Organisers say Jamaica bobsledders have qualified for Sochi Games
United States (AP):
The Jamaican bobsled team may be headed to another Olympics.
The catch: It needs a lot of money, and it needs it fast.
Olympic organisers said on Saturday that Jamaica have qualified for the two-man competition at the Sochi Games, though it remains unclear if the fledgling squad will get a chance to race. Funding is a serious problem, and sled driver Winston Watts told The Associated Press on Saturday he's trying to raise as much as $80,000 in the next two weeks to cover travel and equipment costs.
"Right now," Watts said, "we're at zero".
They are certainly among the world's most storied bobsled teams, and that has little to do with results.
Jamaica first competed in Olympic bobsledding in 1988 at the Calgary Games, a story that inspired the Cool Runnings film. For a nation lacking bobsledding tradition, or snowy winters, Jamaica has often fared quite well on the international circuits.
HANGING ON TO HOPE
It's been 12 years since Jamaica has had a sled in the Olympics, with Watts finishing 28th at the Salt Lake City Games with Lascelles Brown - now a key part of Canada's national team. Brown won a medal at the 2010 Vancouver Games, one where the Jamaicans were hoping to compete, but were again thwarted by funding issues.

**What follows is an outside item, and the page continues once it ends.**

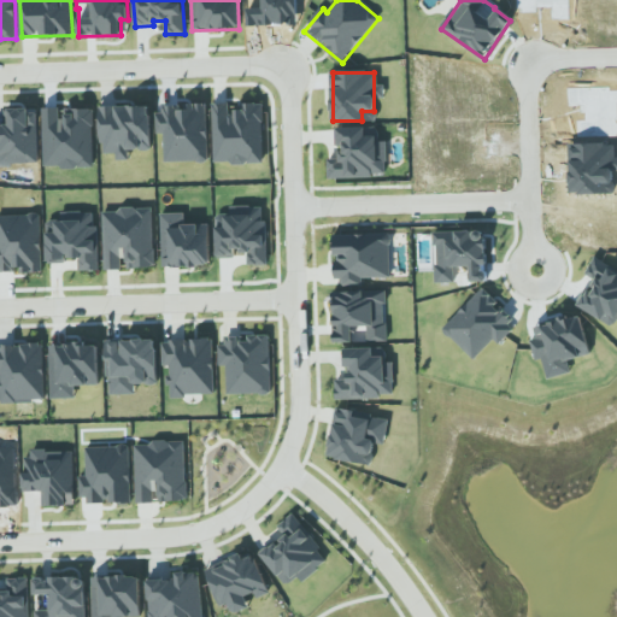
[(213,164),(263,163),(263,104),(240,104),(240,115),(229,115),(229,103),(212,103),(213,164)]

Still, the 46-year-old Watts - who called himself "retired" from sledding for nearly a decade - has held on to hope of sledding again on the sport's biggest stage.

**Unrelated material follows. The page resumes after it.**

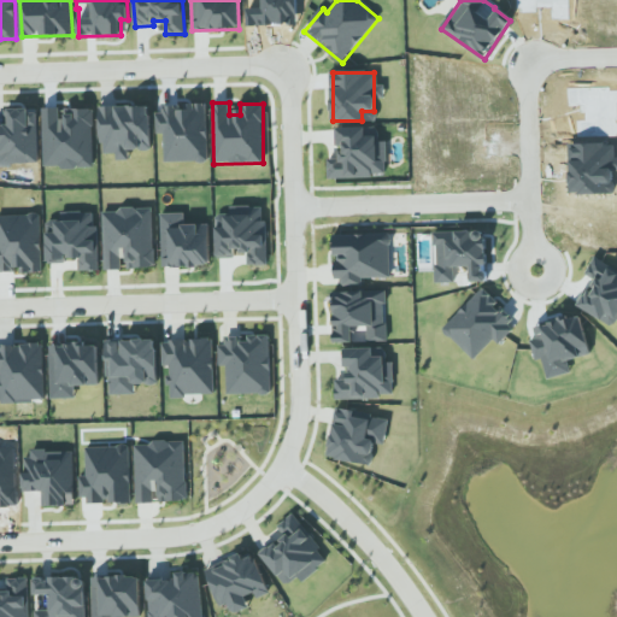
[(206,105),(159,106),(160,133),(164,133),(164,162),(207,160),(206,105)]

"We're pretty good," Watts said. "We're not there with the rest of the world, of course. But we if had some more sources for funding, we'd have a better chance."
He started the season thinking he could get a four-man sled ready for Sochi, before quickly realising that was too expensive. His focus then shifted to the two-man sled, and by racing in lower-tier events at tracks in North America in recent months, Watts and brakeman Marvin Dixon piled up enough points to get into the Olympic mix.
Sochi officials tweeted word on Saturday that the Jamaicans were in, but the International Bobsleigh & Skeleton Federation - the sport's governing body - is not expected to confirm before Sunday at the earliest how many nations qualified for the Olympic fields.
Watts says he's confident Jamaica has qualified.
"I'm not a person who likes to quit," Watts said. "I put my heart into it, and I know for a fact that people are going to help this team."